■ **What you have to do**:
Among the lines below, keep only those from the one containing "#afc66b; stroke: #678250;" through the one containing "#3e564a; stroke-width: 28", and reproduce them exactly.

■ **Given records**:

/---

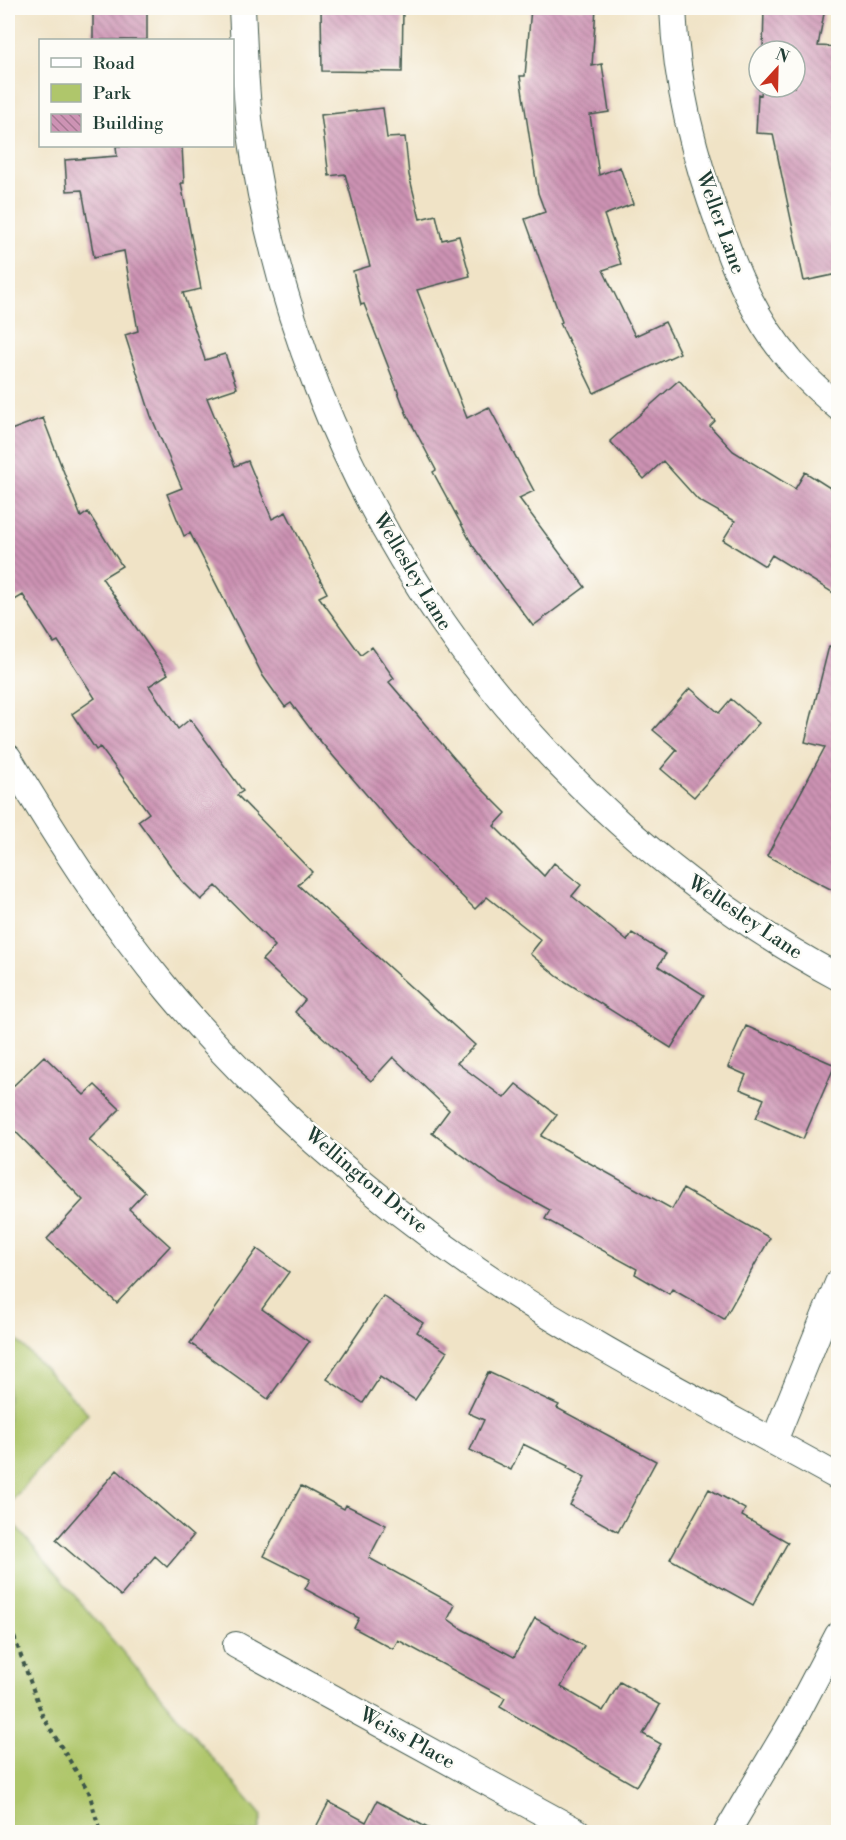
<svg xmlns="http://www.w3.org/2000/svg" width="846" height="1840" font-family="'Libre Bodoni',serif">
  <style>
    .green { fill: #afc66b; stroke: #678250; stroke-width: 1.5 }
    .building { fill: url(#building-back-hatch) }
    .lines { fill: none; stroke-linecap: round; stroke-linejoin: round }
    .minor-casing { stroke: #3e564a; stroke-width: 28 }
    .path { stroke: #3e564a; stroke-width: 4; stroke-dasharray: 4.5 4.5; stroke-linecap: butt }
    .minor { stroke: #fff; stroke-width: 26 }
    .labels { text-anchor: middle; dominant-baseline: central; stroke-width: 5; stroke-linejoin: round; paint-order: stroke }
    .street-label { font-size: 20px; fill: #1f3d34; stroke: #fdfcf7 }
  </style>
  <defs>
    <pattern id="building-back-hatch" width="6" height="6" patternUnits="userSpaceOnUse" patternTransform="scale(1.5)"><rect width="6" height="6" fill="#cd93b4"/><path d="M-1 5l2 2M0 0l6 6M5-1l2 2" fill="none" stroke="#a67993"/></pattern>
  </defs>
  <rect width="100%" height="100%" fill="#fdfcf7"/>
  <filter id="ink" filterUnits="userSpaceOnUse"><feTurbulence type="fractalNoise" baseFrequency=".0167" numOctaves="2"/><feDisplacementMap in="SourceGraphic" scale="12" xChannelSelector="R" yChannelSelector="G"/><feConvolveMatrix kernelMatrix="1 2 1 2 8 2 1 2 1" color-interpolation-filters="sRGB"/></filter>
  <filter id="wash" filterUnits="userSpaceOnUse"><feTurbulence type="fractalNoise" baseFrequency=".008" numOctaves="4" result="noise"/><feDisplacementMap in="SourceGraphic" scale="24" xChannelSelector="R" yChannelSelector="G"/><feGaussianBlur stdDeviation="1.35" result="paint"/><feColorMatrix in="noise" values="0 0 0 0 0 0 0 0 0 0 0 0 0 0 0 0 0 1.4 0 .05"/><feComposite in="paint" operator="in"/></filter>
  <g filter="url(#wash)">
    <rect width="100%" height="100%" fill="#f0e3c6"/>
    <path class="green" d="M8,1331l80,82 -80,92z
      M8,1517l254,299 -4,16h-250z"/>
    <g id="blocks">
      <path class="building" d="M93,8h54v32h-54z
        M321,8h82l-1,64 -80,-1z
        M531,8h65l-4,58 10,-2 7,48 -19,3 9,60 21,-8 13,37 -29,11 17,49 -18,6 32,66 30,-14 15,31 -86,40 -34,-70 2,-1 -37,-103 20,-7 -7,-19 -18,-117h5z
        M764,8h61l-7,38 20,1v227l-34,7 -31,-147 -17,-1 2,-39 3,1 1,-8h33v-36h-32z
        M383,108l4,30 18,-1 4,38 11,44 16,-4 6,25 17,-4 11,40 -53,14 50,128 22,-11 45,84 -15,7 66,89 -52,39 -60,-80 -40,-74 3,-2 -29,-55 -43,-111 -3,1 -8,-34 17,-5 -25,-92 -16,2 -8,-61z
        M116,146h66l2,37h-3l20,106 -18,4 22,67 20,-6 12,34 -30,10 28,68 13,-5 24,58 14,-7 41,81 -8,4 42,58 11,-8 22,31 -5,4 83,97 34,34 -12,13 50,50 10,-13 27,22 -9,11 55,45 5,-8 34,21 -8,12 46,29 -33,53 -113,-71 -28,-23 11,-14 -54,-43 -12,12 -67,-66 -93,-108 -24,-32 -6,4 -22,-31 -73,-143 -6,3 -17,-42 15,-6 -31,-72 -26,-81 13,-4 -14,-80 -30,6 -12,-67 -15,1 -2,-31 52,-4z
        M679,380l36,41 -5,5 23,25 62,38 10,-17 33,21v103l-66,-41 -7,11 -42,-26 12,-19 -37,-21 -35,-39 -19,18 -34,-38z
        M43,418l38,99 7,-5 34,54 -20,12 66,96 -19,12 29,43 12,-10 53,72 -6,4 75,77 -14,13 177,160 -18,18 47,35 12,-14 41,31 -16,21 131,73 11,-20 87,49 -46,81 -52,-30 -3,5 -34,-20 2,-5 -92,-50 5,-9 -48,-26 -70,-51 17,-23 -56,-53 -22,24 -76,-69 10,-12 -43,-40 13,-14 -59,-60 -15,14 -20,-20 -43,-59 11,-8 -49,-66 -4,3 -24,-36 23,-16 -37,-57 -4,2 -31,-48 -15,9v-173z
        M829,646l9,1v246l-71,-37 58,-109 -20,-5z
        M690,688l29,25 12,-14 28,24 -65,74 -33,-28 16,-19 -24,-20z
        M746,1026l89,39 -32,74 -47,-21 8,-19 -24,-10 6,-14 -18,-8z
        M44,1056l40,39 11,-10 25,24 -31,31 56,52 -16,17 41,37 -53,57 -70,-64 36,-39 -75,-76v-33z
        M257,1249l32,23 -27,37 47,33 -41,57 -78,-56z
        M383,1296l40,27 -6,9 30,20 -32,48 -35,-23 -17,26 -36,-24z
        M488,1372l71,33 -2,3 99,53 -38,71 -48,-27 15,-27 -18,-10 1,-2 -45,-22 -12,26 -41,-20 14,-30 -16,-7z
        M117,1470l76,66 -26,31 -12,-11 -34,40 -65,-56z
        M301,1486l43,23 2,-4 40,20 -17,33 86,47 -7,14 14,10 52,28 21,-39 49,28 -23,41 42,24 17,-29 40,23 -17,29 18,10 -25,42 -136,-79 5,-9 -107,-58 -5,9 -39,-21 5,-10 -54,-29 5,-10 -46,-23z
        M709,1489l36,20 -3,7 46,26 -35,63 -83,-46z
        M377,1801l60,32h-124l16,-31 37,20z"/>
    </g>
  </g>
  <g filter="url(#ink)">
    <use href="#blocks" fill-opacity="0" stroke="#3e564a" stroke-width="1.5"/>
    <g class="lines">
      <defs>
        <path id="minor" d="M242,8c2,39 3,79 8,119 47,358 271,679 588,850
          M673,8c3,78 21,149 48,222 16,46 36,92 68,129 14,18 32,33 49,48
          M8,757c49,81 100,162 162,236 88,105 195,200 308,277 114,78 240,140 360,207
          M774,1441l64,-158
          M236,1645l342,187
          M727,1832l68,-115 43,-82"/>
      </defs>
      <use href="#minor" class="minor-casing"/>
      <path class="path" d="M8,1620l35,97 46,75 11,40"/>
      <use href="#minor" class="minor"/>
    </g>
  </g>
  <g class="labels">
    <g class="street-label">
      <text transform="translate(720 223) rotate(70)">Weller Lane</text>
      <text transform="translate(412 572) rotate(59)">Wellesley Lane</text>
      <text transform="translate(745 918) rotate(34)">Wellesley Lane</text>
      <text transform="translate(366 1181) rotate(40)">Wellington Drive</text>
      <text transform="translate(407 1739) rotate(29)">Weiss Place</text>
    </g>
  </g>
  <rect width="846" height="1840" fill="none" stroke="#fdfcf7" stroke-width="30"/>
  <rect x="39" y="39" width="195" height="108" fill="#fdfcf7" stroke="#a4b0a9" stroke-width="1.5"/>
  <rect x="51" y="58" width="30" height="9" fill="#ffffff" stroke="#a4b0a9" stroke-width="1.5"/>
  <text x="93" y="69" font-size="18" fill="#1f3d34">Road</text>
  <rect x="51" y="84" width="30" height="18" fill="#afc66b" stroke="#a4b0a9" stroke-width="1.5"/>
  <text x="93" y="99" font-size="18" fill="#1f3d34">Park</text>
  <rect x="51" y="114" width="30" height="18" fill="url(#building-back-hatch)" stroke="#a4b0a9" stroke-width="1.5"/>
  <text x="93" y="129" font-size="18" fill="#1f3d34">Building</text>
  <g transform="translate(777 69) rotate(22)"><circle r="28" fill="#fdfcf7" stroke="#a4b0a9" stroke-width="1.5"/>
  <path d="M0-4.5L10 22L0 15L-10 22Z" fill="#c8321e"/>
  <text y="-9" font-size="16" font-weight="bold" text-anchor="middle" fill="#1f3d34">N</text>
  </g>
</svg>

\---

■ **Worked solution**:
    .green { fill: #afc66b; stroke: #678250; stroke-width: 1.5 }
    .building { fill: url(#building-back-hatch) }
    .lines { fill: none; stroke-linecap: round; stroke-linejoin: round }
    .minor-casing { stroke: #3e564a; stroke-width: 28 }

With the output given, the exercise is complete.